**THE TASK**
Starting at the line that contains "[373,48,421,63] 17.0) ->" and ending at the line that contains "[130,506,201,519] nilrt/17.0 ->", the lines below are to be given again exactly, with nothing added.

**SUPPLIED MATERIAL**

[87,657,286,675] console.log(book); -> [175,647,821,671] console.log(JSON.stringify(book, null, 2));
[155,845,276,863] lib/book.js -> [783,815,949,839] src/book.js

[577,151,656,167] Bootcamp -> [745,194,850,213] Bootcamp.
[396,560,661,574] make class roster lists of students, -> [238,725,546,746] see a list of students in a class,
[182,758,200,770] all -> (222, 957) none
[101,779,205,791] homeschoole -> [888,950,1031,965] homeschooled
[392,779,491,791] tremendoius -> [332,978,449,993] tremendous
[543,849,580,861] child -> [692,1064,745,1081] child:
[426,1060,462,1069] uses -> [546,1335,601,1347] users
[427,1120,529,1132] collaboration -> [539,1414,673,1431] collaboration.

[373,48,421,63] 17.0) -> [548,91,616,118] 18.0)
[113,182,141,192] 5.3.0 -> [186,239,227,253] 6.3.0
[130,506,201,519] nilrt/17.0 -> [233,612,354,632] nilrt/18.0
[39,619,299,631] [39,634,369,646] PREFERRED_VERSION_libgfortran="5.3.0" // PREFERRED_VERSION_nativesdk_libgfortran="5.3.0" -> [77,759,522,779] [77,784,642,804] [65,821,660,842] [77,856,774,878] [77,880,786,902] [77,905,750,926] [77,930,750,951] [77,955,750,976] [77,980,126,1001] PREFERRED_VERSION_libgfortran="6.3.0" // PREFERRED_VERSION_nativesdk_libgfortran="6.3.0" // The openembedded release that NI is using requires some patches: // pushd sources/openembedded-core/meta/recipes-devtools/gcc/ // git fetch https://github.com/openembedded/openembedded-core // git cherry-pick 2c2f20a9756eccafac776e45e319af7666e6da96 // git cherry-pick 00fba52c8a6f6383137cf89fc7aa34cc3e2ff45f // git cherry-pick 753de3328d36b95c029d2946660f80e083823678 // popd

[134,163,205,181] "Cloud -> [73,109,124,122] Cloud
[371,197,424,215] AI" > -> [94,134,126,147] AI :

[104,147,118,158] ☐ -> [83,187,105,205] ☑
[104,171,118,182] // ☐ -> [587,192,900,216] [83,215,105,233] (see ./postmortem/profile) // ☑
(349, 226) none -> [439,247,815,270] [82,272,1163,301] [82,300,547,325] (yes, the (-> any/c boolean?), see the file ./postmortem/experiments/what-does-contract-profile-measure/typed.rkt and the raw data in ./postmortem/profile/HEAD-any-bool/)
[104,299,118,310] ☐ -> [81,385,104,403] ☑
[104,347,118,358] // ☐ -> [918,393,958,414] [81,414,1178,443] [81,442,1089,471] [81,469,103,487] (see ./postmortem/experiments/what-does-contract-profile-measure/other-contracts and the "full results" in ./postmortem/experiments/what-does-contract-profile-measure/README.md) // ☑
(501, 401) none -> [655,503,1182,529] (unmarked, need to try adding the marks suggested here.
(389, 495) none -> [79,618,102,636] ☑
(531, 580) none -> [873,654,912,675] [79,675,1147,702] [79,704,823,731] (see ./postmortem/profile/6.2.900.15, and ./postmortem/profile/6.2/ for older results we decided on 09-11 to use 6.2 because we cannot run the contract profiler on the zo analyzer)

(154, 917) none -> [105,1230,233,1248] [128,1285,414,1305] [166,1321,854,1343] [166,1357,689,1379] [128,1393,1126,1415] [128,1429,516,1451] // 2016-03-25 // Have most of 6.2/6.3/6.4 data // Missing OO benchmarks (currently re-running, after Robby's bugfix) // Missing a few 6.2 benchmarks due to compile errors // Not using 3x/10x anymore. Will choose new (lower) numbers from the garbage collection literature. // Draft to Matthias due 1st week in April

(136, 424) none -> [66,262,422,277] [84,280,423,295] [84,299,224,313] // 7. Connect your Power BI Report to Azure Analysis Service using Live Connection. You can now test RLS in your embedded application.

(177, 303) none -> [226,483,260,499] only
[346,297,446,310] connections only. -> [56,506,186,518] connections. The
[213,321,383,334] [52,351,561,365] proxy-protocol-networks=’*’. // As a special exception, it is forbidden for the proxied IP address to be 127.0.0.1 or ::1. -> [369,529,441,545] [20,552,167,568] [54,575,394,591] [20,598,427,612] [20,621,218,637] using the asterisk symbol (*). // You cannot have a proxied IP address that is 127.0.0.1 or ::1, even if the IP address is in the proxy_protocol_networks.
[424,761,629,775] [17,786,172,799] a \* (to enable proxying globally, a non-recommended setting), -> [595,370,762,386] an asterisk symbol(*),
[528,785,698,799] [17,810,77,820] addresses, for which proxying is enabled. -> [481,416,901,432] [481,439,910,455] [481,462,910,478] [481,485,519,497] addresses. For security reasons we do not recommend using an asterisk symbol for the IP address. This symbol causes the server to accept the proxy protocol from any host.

**RESULT OF THIS EXERCISE**
[373,48,421,63] 17.0) -> [548,91,616,118] 18.0)
[113,182,141,192] 5.3.0 -> [186,239,227,253] 6.3.0
[130,506,201,519] nilrt/17.0 -> [233,612,354,632] nilrt/18.0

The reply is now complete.